In the lawsuit filed in Washington, D.C., the Justice Department and the attorneys general of six states and the District of Columbia sued US Airways Group and American's parent company, AMR Corp., to block the proposed merger.
The merger announcement in February came a little over a year after AMR filed for Chapter 11 bankruptcy in November 2011. It would create the world's largest airline that would operate under the American name but run by US Airways executives. AMR shareholders would own 72 percent of the new company, and US Airways shareholders would own the remaining 28 percent.
The deal would also cut the number of major domestic airlines from five to four, and reduce the number of "legacy" airlines -- Delta, United, American and US Airways -- from four to three.
"In so doing, it threatens substantial harm to consumers," the Justice Department and states claim. "Because of the size of the industry, if this merger were approved, even a small increase in the price of airline tickets, checked bags, or flight change fees would cause hundreds of millions of dollars of harm to American consumers annually."
Years of consolidation and fewer airlines in the industry have not been a "good thing," as US Airways CEO Doug Parker stated in 2011, according to the lawsuit.
"In essence, industry consolidation has left fewer, more-similar airlines, making it easier for remaining airlines to raise prices, impose new and higher baggage and other ancillary fees, and reduce capacity and service," the lawsuit states.
"This merger will leave three very similar legacy airlines -- Delta, United and the new American -- that past experience shows increasingly prefer tacit coordination over full-throated competition," government officials say.
They say the merger "would make it easier for the remaining airlines to cooperate, rather than compete, on price and service."
"That enhanced cooperation is unlikely to be significantly disrupted by Southwest and JetBlue, which, while offering important competition on the routes they fly, have less extensive domestic and international route networks than the legacy airlines," the lawsuit states.
Federal and state officials say consumers are better off with American's standalone plan to emerge from bankruptcy.
"There is no reason to accept the likely anticompetitive consequences of this merger," they claim. "Both airlines are confident they can and will compete effectively as standalone companies. A revitalized American is fully capable of emerging from bankruptcy proceedings on its own with a competitive cost structure, profitable existing business, and plans for growth."
Attorney General Eric Holder said the Justice Department's lawsuit "is saying that the American people deserve better."

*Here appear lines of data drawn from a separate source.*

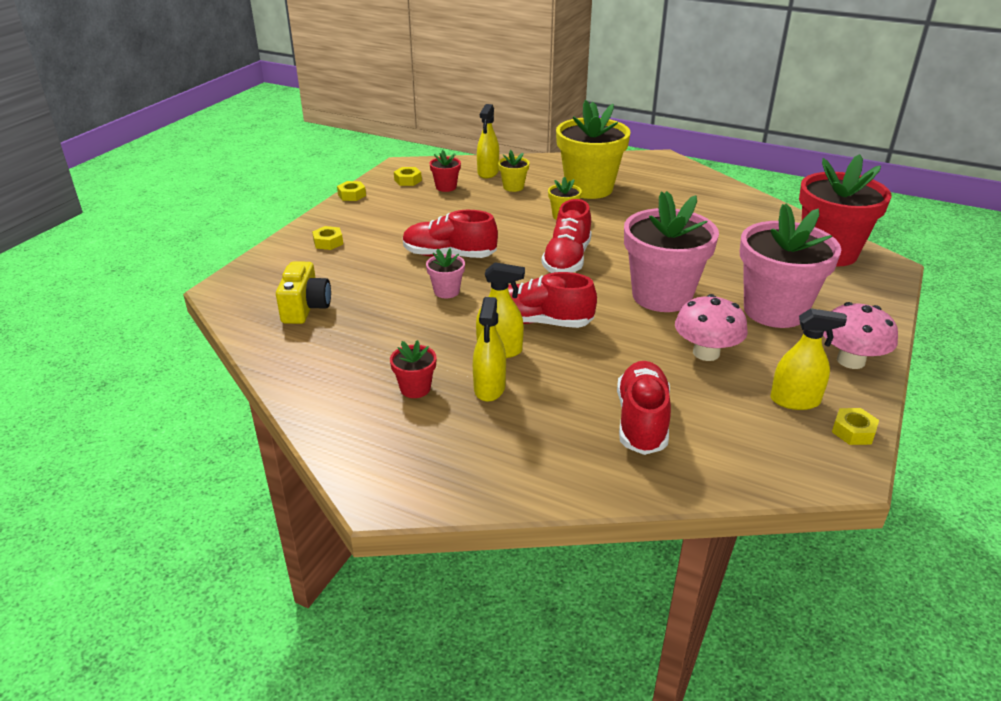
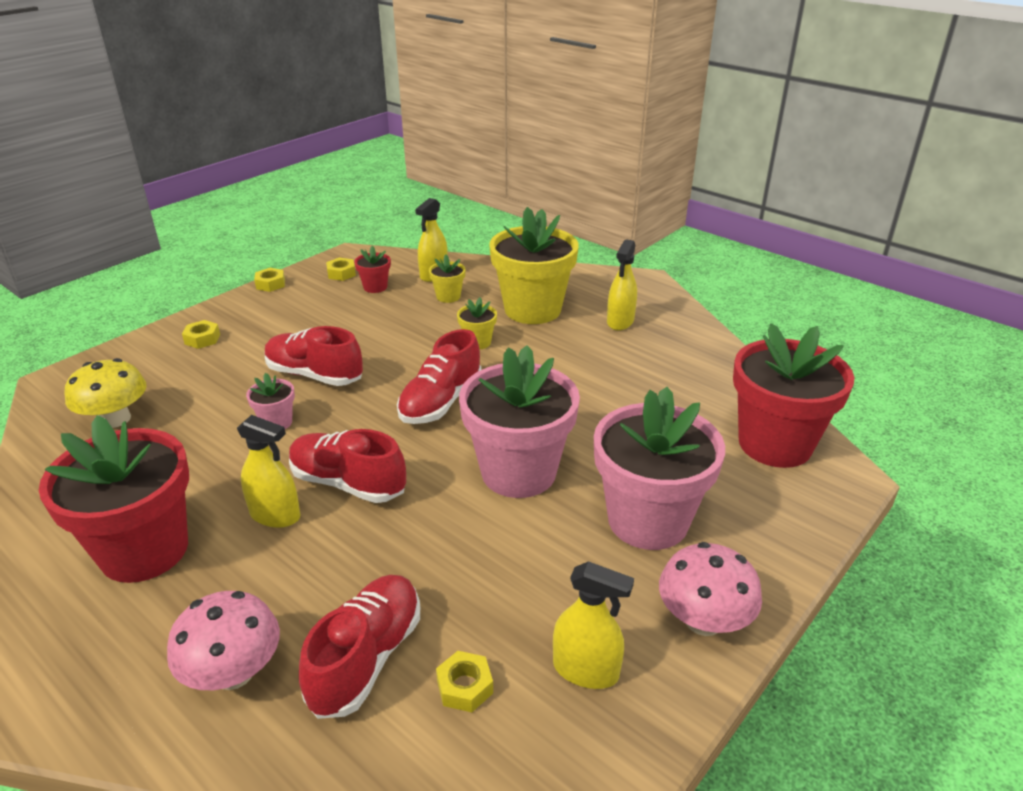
camera: 15 degrees right, 0 degrees up
(306, 308) = (116, 419): yellow camera -> yellow mushroom
(415, 388) = (144, 550): red flower pot -> red flower pot, size x2.30
(489, 388) = (225, 567): yellow spray bottle -> yellow spray bottle (620, 321)
(706, 353) = (517, 568): pink mushroom -> pink mushroom (234, 672)
(853, 431) = (635, 742): yellow nut -> yellow nut (464, 687)

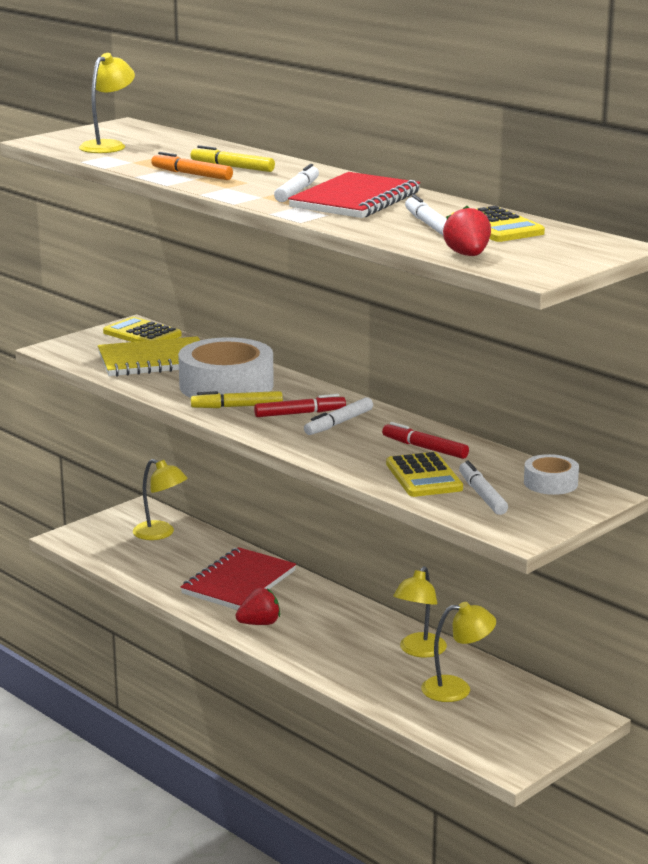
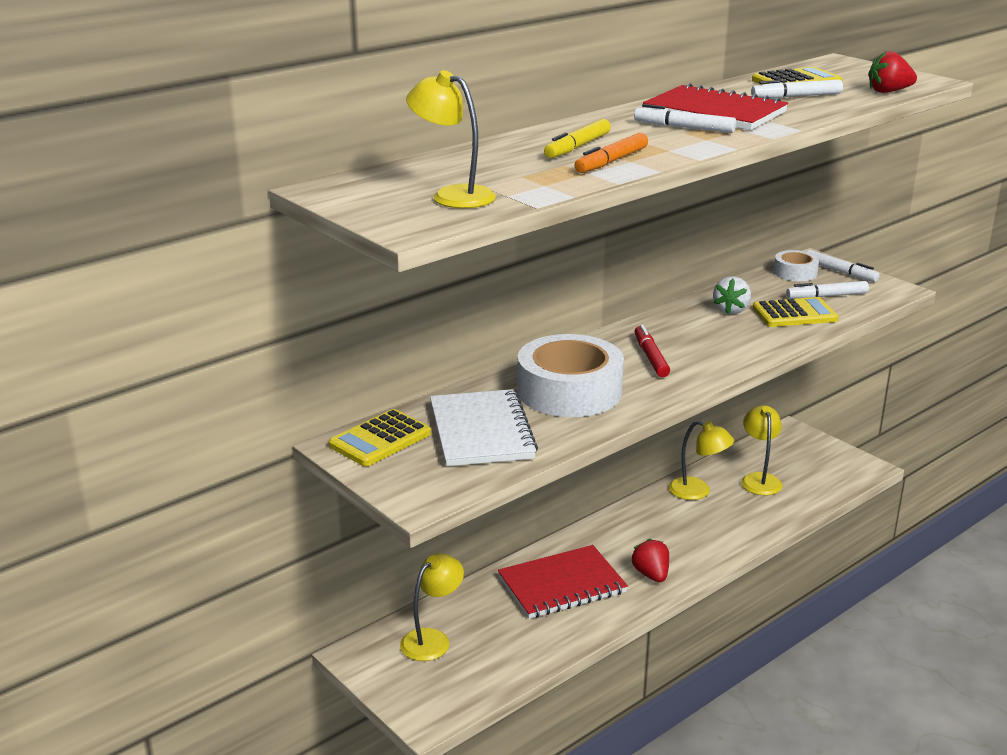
camera: 85 degrees left, 5 degrees up
(154, 361) = (481, 431): yellow notebook -> white notebook
(237, 406) = (632, 387): yellow marker -> none
(238, 582) = (562, 585): red notebook -> red notebook turned 60 degrees counterclockwise
(339, 423) = (675, 341): white marker -> white marker (840, 272)
(425, 448) = (731, 310): red marker -> white strawberry

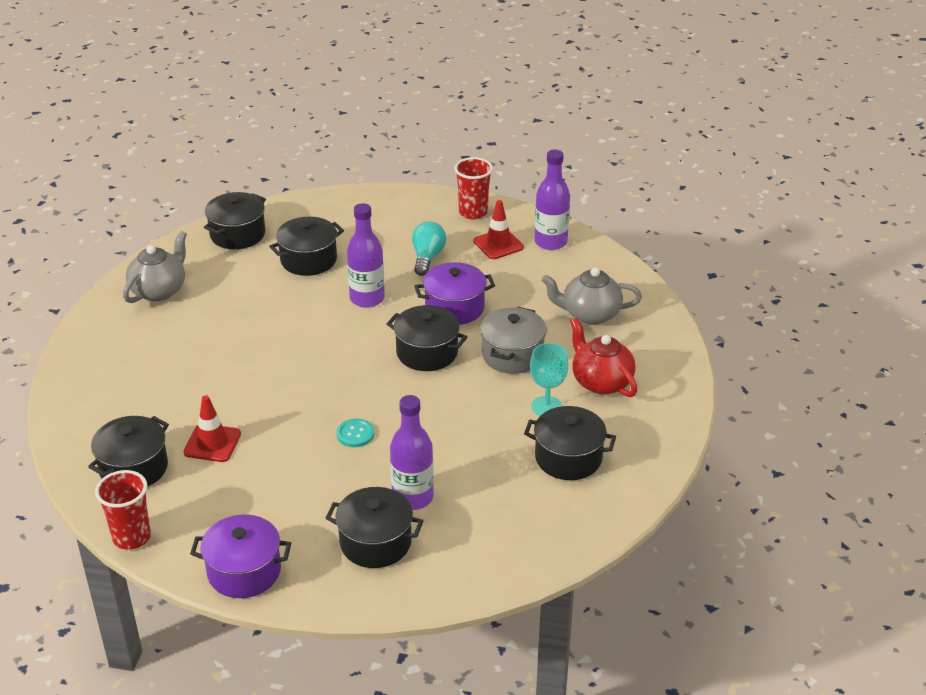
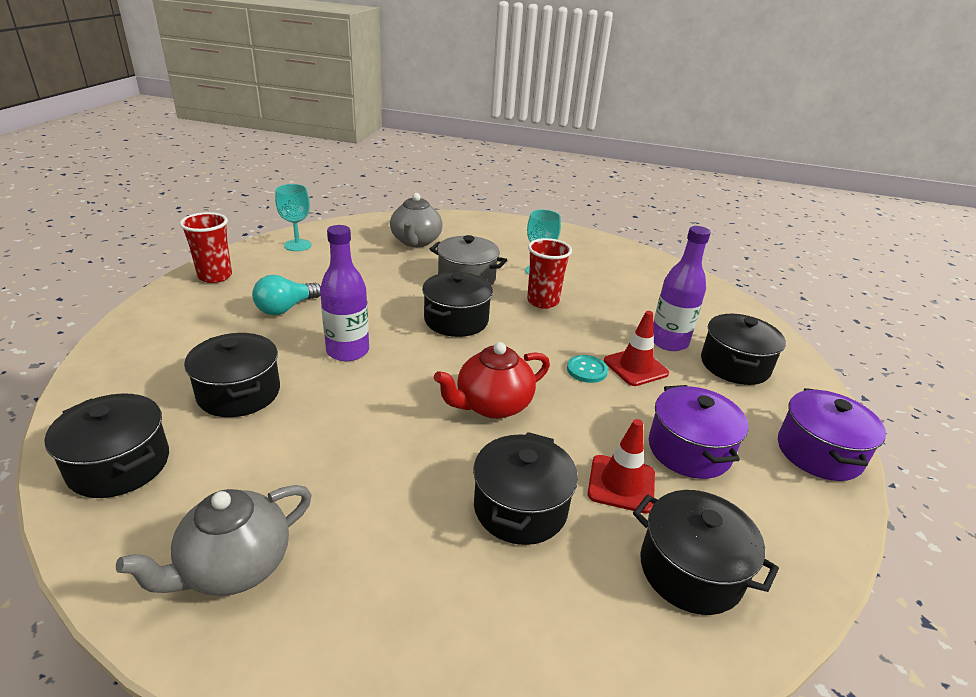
camera: 90 degrees left, 5 degrees down
(132, 537) = (821, 562): red cup -> red cup (542, 301)
(159, 290) = (234, 566): grey teapot -> grey teapot turned 75 degrees counterclockwise
(427, 257) = (286, 308): turquoise light bulb -> turquoise light bulb turned 60 degrees counterclockwise
(454, 308) = (385, 300): purple pot -> purple pot (689, 450)
(498, 244) = (285, 269): red traffic cone -> red traffic cone (635, 367)
(550, 242) = (297, 245): purple bottle -> turquoise goblet
(568, 458) = (599, 269): black pot -> black pot (520, 508)
(601, 382) = (506, 247): red teapot -> red teapot (492, 405)

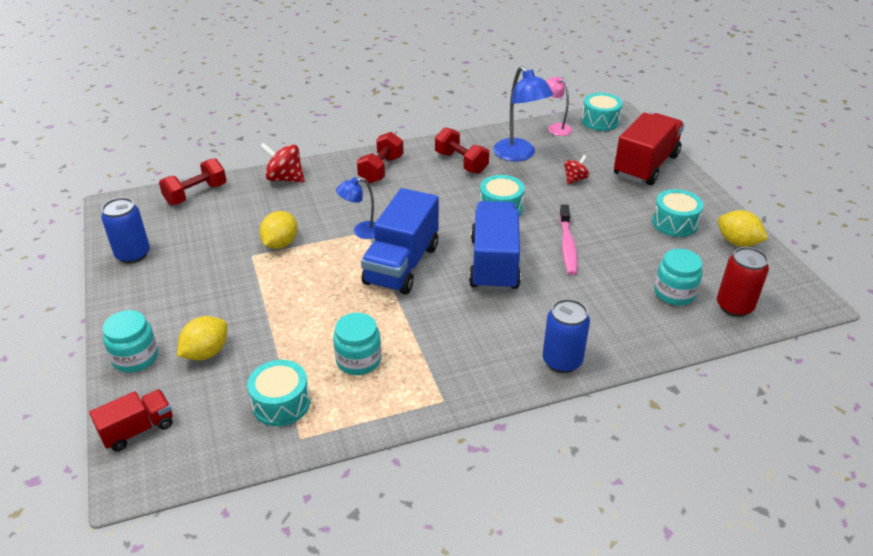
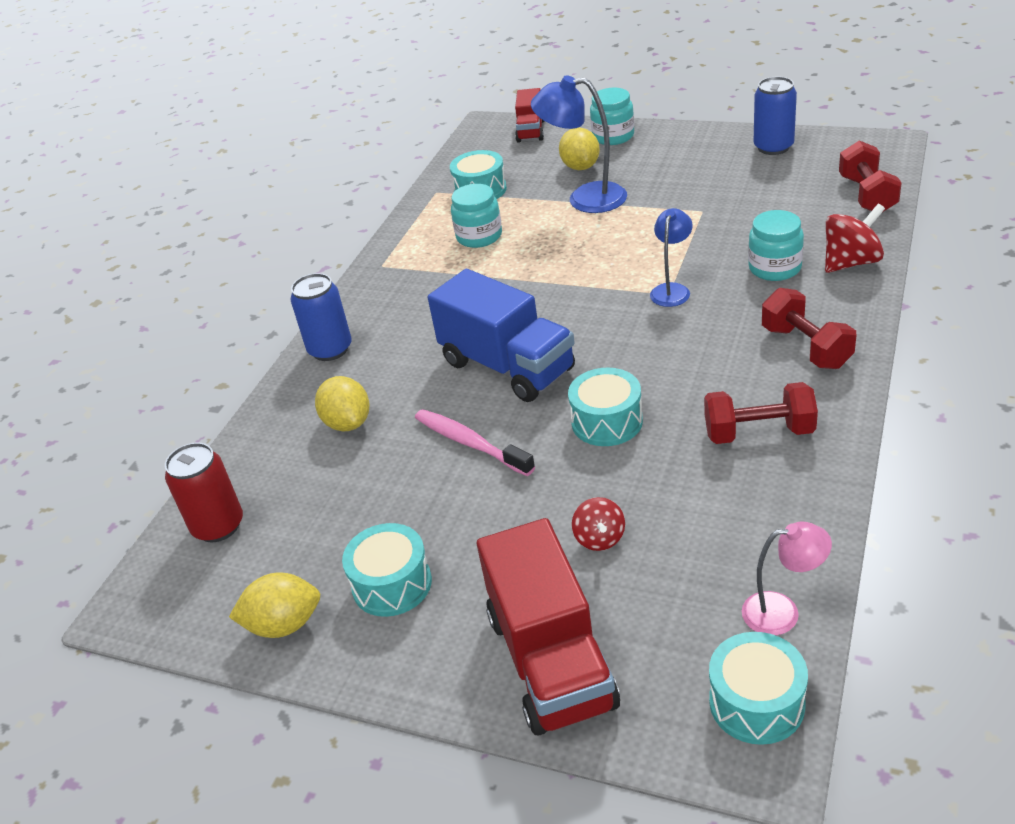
camera: 135 degrees right, 0 degrees up
(280, 244) = (704, 231): yellow lemon -> yellow lemon (348, 423)
(402, 265) = (580, 300): blue truck -> none
(519, 155) = (726, 509): blue lamp -> blue lamp (585, 198)
(674, 293) = (296, 487): turquoise jar -> turquoise jar (774, 268)

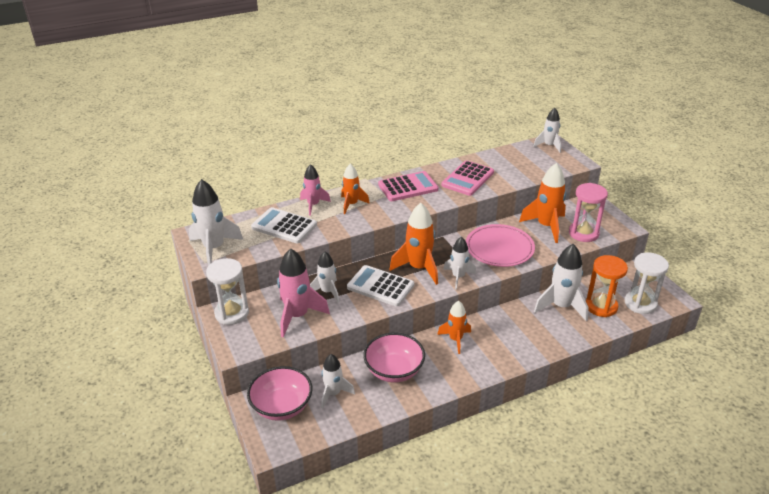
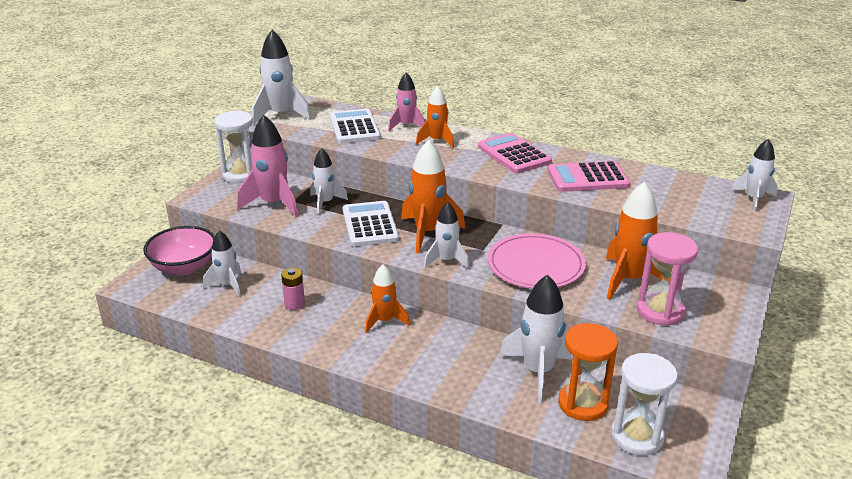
camera: 50 degrees right, 5 degrees down
(394, 370) = (294, 304): pink bowl -> pink battery
(408, 187) = (513, 154): pink calculator -> pink calculator turned 150 degrees counterclockwise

"This transaction would result in consumers paying the price -- in higher airfares, higher fees and fewer choices," he said in a statement Tuesday.
The federal government and states say the proposed merger creates a monopoly in violation of federal antitrust law. They seek an order permanently blocking the two airlines from combining.
The six plaintiff states are Arizona, Florida, Pennsylvania, Tennessee, Texas and Virginia.